Shkelzen Gashi, Gilles Yapi, Serey Dié, Raul Bobadilla, Renato Steffen, Michael Lang: l'un des ingrédients de la recette du succès du FC Bâle sous l'ère Heusler (2009-2017) était de rassembler les meilleurs et les plus spectaculaires joueurs du championnat. Cela a coûté, mais en a valu la peine dans tous les cas. Il s'agissait de footballeurs performants et constants, qui n'avaient pas besoin d'une période d'adaptation et qui, plus tard, sont devenus des figures d'identification pour les fans.
Oui, YB souhaite aussi arracher les joyaux à la concurrence. Nikola Katic, Kevin Carlos, Timothée Cognat: autant de joueurs que le club bernois aimerait recruter. Mais il n'est pas prêt à payer le prix. 5 millions de francs pour un joueur aguerri en Super League? C'est hors de question pour Christoph Spycher et ses collègues. Et ce même si Young Boys dispose de plus de 50 millions de fonds propres.
Il en va de même pour les recrues de l'étranger: les salaires de plusieurs millions, comme ceux que Guillaume Hoarau et Miralem Sulejmani ont probablement reçus en dernier à YB, ne font plus partie de la stratégie. Résultat? Les joueurs de ce calibre voient une raison de moins de rejoindre la Super League, qui est en perte de vitesse sur le plan du jeu.
Cette approche est raisonnable et compréhensible. Mais elle manque de courage. Un autre exemple? Le choix de Patrick Rahmen concernant son assistant. Il a nommé Enrico Schirinzi, un adjoint consciencieux mais (encore) peu charismatique. Le remplacement de Vincent Cavin par Giorgio Contini au sein de la Nati a largement démontré ce que peut apporter un entraîneur-assistant avec de la poigne et respecté par les joueurs.
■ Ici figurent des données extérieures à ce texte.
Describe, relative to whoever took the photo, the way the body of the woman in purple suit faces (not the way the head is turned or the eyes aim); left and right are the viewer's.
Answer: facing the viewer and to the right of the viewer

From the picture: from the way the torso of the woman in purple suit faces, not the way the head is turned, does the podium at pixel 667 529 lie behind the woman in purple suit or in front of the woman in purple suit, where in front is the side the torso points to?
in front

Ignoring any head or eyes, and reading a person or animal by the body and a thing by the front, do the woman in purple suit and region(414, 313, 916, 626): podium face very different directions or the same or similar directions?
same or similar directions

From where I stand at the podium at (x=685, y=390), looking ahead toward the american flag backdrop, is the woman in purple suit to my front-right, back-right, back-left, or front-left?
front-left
Un dernier exemple de cette absence d'audace: laisser le routinier David von Ballmoos dans la cage, au lieu d'aligner le très talentueux Marvin Keller (22 ans).
Reste à savoir si Young Boys parviendra à se relever, et si oui, quand. La première étape de cette tentative de redressement aura lieu ce samedi sur le terrain du FC Printse-Nendaz.